Given n ropes of different lengths, connect them into a single rope with minimum cost. Assume that the cost to connect two ropes is the same as the sum of their lengths.(Hint: Use a priority queue implemented using min-heap)
Input:
[5,4,2,8]
Output :
The minimum cost is 36
For example,
[5, 4, 2, 8] –> First, connect ropes of lengths 4 and 2 that will cost 6.
[5, 6, 8] –> Next, connect ropes of lengths 5 and 6 that will cost 11.
[11, 8] –> Finally, connect the remaining two ropes that will cost 19.
Therefore, the total cost for connecting all ropes is 6 + 11 + 19 = 36.
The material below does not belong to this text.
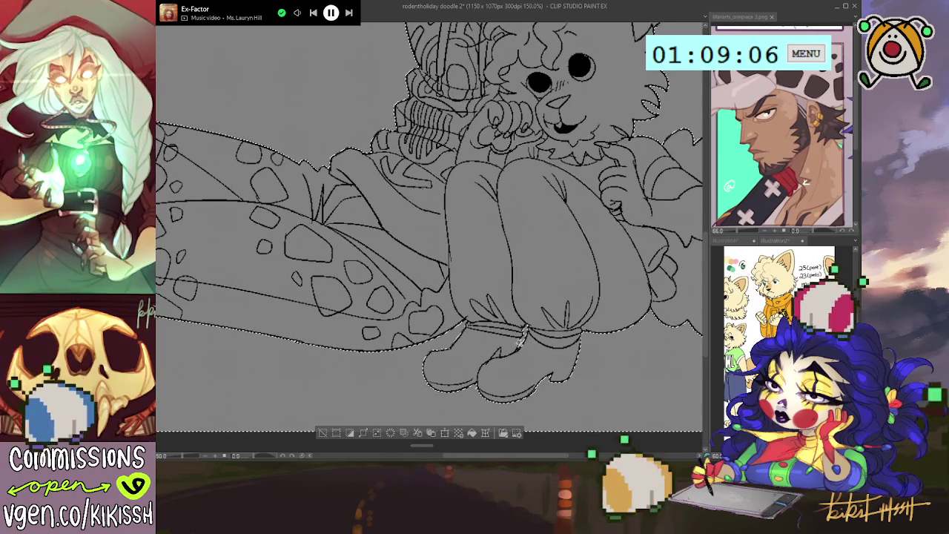
{"action": "scroll", "coordinate": [500, 352], "scroll_direction": "up", "scroll_amount": 2}
{"action": "scroll", "coordinate": [474, 326], "scroll_direction": "up", "scroll_amount": 2}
Given a binary array, sort it in linear time and constant space by modifying the partitioning logic of the Quicksort algorithm. The output should print all zeroes, followed by all ones. For example,
Input:
{1,0,1,0,1,0,0,1}
Output :
{0,0,0,0,1,1,1,1}
Construct a following tree.
1
/ \
/ \
2 3
/ / \
/ / \
4 5 6
/ \
/ \
7 8
Take this binary tree, calculate the difference between the sum of all nodes present at odd levels and the sum of all nodes present at even level. You should get the required difference as output is:
(1+4+5+6) - (2+3+7+8) = -4